これはどういうことなのだろう。そういえば、『涼太』の知らない記憶が時々頭に浮かんでくる。こうしていろいろと考えを巡らせると、やはり『涼子』が次第に表に出てきているのではないか。
完全に『涼子』が出てきたとき、今の自分――『涼太』はどうなってしまうんだろう。
「涼子、どうしたの?」
「えっ? ……あ、ええと」
突然声をかけられて驚いた。その様子を見た真知子は、
「そのぬいぐるみ、まだ捨てずに置いてよかったわ。部屋に持っていく?」
と言って、涼子の頭を撫でた。
「うん」
「それじゃ、今度は段ボールね。……ああ、これはいいわよ」
真知子がひと抱えくらいのあまり大きくない段ボール箱を奥から引っ張り出した。中には何も入っていない。

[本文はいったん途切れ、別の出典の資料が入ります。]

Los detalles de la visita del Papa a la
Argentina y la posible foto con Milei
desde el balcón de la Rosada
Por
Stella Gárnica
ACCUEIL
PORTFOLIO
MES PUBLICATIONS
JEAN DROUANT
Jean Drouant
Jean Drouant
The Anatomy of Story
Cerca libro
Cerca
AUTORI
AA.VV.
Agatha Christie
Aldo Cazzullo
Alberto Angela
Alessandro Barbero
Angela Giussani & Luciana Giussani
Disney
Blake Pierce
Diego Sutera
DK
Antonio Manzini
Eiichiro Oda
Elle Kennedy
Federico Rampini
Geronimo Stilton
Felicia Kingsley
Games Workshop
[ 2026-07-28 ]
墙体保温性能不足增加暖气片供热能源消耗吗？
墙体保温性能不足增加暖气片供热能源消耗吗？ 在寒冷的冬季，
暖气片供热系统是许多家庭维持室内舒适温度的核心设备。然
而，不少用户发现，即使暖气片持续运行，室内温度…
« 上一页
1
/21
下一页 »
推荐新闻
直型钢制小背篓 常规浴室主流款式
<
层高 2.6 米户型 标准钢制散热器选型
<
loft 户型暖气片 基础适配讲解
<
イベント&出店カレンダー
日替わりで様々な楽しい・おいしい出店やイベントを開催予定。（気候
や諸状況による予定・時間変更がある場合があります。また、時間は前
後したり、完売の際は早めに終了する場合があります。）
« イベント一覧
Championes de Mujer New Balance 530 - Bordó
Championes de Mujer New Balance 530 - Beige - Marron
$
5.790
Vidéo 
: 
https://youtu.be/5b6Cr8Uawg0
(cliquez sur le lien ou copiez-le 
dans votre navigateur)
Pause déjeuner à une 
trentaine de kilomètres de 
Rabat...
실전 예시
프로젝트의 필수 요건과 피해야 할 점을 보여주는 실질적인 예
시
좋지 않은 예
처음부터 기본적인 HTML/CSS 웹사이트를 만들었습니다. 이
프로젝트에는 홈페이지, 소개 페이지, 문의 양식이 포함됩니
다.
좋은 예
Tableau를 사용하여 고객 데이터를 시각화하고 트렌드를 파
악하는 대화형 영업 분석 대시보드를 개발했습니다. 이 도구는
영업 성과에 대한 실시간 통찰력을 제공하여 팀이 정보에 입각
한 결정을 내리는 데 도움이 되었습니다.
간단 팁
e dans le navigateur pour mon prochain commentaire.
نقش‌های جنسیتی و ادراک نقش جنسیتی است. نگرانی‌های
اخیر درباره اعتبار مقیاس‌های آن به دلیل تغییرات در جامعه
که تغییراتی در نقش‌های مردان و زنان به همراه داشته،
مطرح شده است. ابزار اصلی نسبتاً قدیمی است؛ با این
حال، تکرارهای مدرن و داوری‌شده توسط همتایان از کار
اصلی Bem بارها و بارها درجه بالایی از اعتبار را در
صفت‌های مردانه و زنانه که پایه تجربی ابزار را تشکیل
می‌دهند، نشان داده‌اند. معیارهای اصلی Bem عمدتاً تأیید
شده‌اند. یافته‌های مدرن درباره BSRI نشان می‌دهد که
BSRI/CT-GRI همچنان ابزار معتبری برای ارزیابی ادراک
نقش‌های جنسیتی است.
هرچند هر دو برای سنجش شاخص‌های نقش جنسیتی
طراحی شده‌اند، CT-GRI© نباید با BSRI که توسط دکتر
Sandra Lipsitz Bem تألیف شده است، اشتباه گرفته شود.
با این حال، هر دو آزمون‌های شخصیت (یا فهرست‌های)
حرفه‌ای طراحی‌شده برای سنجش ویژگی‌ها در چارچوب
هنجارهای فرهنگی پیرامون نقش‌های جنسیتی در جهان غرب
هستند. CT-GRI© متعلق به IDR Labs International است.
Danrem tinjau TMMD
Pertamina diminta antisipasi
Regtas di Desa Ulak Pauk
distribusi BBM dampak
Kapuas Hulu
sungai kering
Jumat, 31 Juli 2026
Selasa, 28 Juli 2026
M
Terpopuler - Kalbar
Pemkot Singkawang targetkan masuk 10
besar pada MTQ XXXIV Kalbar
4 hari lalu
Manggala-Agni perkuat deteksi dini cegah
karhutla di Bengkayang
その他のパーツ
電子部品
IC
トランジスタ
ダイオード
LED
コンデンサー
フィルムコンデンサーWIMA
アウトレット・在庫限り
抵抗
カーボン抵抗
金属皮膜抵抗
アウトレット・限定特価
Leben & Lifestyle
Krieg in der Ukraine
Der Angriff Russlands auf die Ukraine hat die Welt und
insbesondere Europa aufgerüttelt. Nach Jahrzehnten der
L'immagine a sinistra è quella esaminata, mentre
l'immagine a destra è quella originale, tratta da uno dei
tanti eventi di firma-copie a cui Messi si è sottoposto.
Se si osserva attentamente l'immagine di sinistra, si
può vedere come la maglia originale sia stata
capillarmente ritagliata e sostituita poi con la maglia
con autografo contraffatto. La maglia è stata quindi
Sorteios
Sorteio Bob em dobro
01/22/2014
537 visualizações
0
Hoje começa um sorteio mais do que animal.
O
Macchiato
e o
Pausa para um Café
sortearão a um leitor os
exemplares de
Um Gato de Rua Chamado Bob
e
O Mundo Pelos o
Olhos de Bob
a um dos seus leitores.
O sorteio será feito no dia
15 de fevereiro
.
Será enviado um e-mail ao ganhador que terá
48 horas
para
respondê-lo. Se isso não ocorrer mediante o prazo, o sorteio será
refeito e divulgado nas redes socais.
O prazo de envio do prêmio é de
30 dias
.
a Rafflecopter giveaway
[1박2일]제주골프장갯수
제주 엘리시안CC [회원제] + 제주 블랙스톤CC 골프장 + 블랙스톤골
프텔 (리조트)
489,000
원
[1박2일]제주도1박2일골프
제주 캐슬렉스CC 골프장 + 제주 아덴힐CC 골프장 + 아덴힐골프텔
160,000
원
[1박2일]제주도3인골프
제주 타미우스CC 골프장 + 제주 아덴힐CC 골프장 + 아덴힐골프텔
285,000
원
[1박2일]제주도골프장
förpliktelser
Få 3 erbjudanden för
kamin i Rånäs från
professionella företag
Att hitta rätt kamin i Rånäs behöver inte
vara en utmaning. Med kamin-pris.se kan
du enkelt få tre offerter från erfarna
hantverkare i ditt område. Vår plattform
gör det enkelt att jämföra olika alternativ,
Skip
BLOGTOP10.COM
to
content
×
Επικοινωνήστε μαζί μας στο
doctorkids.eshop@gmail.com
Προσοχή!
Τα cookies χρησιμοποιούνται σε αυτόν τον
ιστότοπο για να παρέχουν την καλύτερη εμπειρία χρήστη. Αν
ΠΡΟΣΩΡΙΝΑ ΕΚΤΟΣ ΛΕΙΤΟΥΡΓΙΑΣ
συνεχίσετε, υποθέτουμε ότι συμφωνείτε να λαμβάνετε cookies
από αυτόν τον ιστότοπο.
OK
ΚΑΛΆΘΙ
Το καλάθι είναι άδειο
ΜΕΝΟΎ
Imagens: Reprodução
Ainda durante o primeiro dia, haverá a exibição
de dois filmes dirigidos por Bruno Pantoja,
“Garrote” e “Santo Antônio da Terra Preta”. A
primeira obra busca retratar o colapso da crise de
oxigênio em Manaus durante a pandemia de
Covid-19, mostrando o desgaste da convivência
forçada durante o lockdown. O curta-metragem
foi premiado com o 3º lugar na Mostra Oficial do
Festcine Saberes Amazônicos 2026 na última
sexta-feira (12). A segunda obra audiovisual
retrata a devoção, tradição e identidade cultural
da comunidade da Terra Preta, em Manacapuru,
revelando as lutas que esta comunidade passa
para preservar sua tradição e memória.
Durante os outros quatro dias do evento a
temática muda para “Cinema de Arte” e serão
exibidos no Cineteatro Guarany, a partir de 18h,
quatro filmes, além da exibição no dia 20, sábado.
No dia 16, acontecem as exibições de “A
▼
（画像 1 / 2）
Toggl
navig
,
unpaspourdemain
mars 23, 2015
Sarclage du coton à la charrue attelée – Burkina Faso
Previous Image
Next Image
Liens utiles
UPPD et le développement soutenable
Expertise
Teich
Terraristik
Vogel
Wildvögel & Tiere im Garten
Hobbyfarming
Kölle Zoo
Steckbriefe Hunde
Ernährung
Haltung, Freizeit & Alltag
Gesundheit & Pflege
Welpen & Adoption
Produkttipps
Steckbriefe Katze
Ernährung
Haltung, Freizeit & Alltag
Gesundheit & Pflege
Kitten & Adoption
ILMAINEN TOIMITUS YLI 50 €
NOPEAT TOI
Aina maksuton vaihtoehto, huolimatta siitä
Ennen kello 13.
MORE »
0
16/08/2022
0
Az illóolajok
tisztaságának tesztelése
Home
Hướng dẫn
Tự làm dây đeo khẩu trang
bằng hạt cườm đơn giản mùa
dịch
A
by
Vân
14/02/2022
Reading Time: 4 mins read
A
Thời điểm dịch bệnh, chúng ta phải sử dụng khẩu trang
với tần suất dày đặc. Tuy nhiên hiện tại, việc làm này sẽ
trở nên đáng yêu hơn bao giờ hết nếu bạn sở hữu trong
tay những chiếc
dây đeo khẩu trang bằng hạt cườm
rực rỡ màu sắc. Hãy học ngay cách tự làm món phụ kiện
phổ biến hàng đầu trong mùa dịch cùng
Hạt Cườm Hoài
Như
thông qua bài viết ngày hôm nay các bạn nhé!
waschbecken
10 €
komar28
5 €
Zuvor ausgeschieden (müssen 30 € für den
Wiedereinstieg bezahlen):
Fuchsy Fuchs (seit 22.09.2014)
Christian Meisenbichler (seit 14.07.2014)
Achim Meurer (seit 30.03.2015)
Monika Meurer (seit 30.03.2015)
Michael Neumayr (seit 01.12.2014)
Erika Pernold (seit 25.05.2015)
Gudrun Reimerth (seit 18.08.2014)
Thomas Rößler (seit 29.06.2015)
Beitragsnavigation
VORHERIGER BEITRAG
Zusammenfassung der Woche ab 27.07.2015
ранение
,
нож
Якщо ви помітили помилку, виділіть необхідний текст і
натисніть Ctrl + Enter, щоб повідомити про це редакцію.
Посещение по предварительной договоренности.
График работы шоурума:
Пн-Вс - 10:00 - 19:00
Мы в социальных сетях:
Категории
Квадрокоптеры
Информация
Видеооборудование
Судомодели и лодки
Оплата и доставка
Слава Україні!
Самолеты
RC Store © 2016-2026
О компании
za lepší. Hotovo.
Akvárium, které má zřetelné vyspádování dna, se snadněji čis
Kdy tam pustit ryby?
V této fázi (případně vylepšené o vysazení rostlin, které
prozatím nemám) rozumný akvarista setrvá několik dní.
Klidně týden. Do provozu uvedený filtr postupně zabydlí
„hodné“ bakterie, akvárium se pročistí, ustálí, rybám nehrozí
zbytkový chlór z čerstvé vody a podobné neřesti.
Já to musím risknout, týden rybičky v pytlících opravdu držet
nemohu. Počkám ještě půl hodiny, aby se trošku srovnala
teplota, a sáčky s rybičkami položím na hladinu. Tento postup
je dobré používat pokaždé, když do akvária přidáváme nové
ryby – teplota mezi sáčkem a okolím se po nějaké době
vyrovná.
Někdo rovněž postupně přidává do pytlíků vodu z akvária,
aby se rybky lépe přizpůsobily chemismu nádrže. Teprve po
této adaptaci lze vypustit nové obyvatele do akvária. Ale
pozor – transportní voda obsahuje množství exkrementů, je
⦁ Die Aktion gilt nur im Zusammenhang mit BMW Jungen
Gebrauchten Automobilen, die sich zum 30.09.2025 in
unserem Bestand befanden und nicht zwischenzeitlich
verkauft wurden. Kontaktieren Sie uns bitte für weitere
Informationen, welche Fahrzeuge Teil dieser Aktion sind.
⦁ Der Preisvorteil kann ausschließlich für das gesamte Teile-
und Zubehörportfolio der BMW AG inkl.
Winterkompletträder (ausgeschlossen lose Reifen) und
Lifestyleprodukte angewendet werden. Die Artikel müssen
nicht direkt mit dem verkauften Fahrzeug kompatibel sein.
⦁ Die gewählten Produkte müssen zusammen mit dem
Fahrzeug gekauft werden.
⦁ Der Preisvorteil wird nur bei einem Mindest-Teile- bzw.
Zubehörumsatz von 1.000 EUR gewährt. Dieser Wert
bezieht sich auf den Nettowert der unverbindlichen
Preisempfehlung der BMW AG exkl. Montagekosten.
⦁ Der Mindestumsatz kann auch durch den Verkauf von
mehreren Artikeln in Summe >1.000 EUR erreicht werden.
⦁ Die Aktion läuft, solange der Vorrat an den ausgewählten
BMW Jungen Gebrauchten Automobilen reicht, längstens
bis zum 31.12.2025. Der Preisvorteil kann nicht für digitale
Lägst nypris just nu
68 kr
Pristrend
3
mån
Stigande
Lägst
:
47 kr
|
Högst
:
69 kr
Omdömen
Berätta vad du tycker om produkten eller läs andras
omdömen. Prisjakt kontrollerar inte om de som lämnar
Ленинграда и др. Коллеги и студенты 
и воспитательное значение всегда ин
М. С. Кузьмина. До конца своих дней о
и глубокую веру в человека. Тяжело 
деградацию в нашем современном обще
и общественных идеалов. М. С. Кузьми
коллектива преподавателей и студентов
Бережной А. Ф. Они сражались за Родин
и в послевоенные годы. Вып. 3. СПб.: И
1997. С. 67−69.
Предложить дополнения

「確か前に中身を出したから、何も入ってなかったのよね。これで足りるの?」
「うん。じゃあ、早速作らなきゃ!」
涼子はぬいぐるみを段ボールの中に入れると、抱えて物置を出ようとした。
「待ちなさい、足元が見えないから危ないでしょ。段ボールはお母さんが持って降りるわ」
そう言って、涼子から段ボール箱を取り上げて、一階に降りていった。涼子もそれに続く。